昨朝、今朝の観測報告です。昨日はシーイングがよく、今シーズン初めて比較的シャープな木星面を見る事ができたのですが、そういう時に限って経度の巡り会わせが悪いものです。今朝はちょうど例の白斑と大赤斑が回ってきていたのですが、寒気が入り込んでまたシーイングが悪くなってしまいました。

4/22 19h45m(UT) 28h45m(JST) ω1=331.2 ω2=253.0
4/23 19h46m(UT) 28h46m(JST) ω1=129.8 ω2= 43.8

STrZの白斑

  • 例の白斑は、前端部が濃くこぶ状に盛り上がって見える。
  • 白斑本体はぼんやりして 4/11よりも目立たない。
  • 後端部も小さなprojection状でRS bayと分離できる。
RS

  • RSは相変わらず赤みなく、輪郭はぼやけているが、後ろ半分は明るいchannelによって SEBsから分離できる。
その他の模様

  • どちらの経度でもSTBは淡化し、代わりに拡散したSSTBが見えている。ただし、ω2=220°付近から前方ではやや北寄りで、STBのしっぽが見えているらしい。
  • NEBは幅広く、内部には濃淡があり、今シーズンもriftの活動が続いているよう。北縁にはbargeのような暗部がいくつか見える。
  • NTBは4/22には確認困難なほど極めて淡かったが、4/23は淡いながらもよく見えた。
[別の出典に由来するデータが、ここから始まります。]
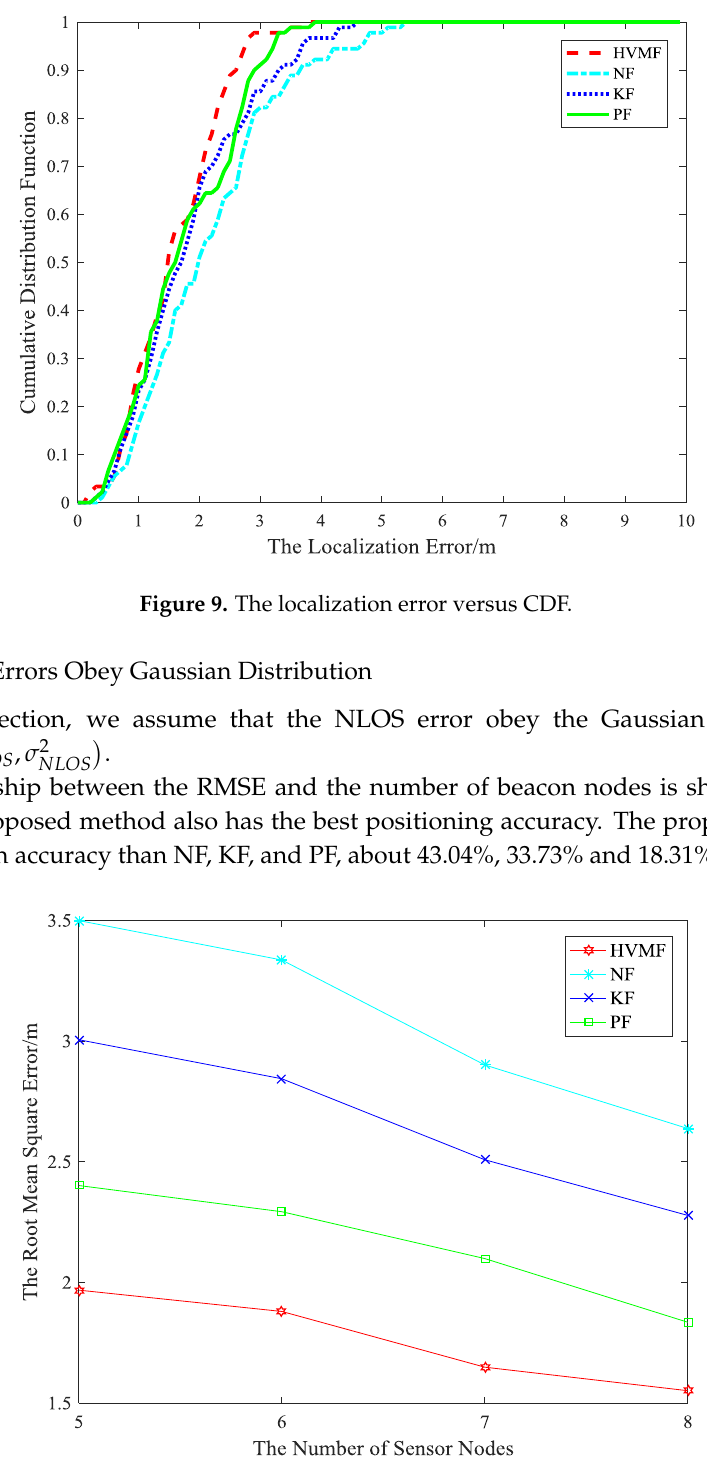
Figure 10. The number of beacon nodes versus Root Mean Square Error (RMSE).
●伊賀祐一氏の観測報告から(1997年 4月28日)

4月26日(UT)に木星を比較的好条件で観測しました。昨年度と比べて赤緯が少し高くなり、明け方の地平高度が高くなった気がします。

4/26 19h21m(UT) 28h21m(JST) ω1=226.6 ω2=118.1

STBと永続白斑

  • 大赤斑が西に傾き、永続白斑BC,DE,FAが3つ並んで見える。
  • 永続白斑BC-DE間のSTBは濃く見えている。
  • BCより前方のSTBはやや北寄りながら、大赤斑の方に伸びている。
  • FAから後方のSTBは逆に南にシフトして、さらに後方に伸びている。
その他の模様

  • SEBは大赤斑後方からCM付近までSEBsが濃く、CM後方では逆にSEBnが濃くなっている。
  • SEBZは比較的明るい。
  • EZBが継続して見えていて、CM付近にNEBから3本のFestoon群と白斑が見える。
  • NEBは全体として赤味が強く、幅も広く、昨年と同様に見える。
  • この経度のNTBは見えている。ω2=110°ぐらいにNNTBにシフトする箇所が見える。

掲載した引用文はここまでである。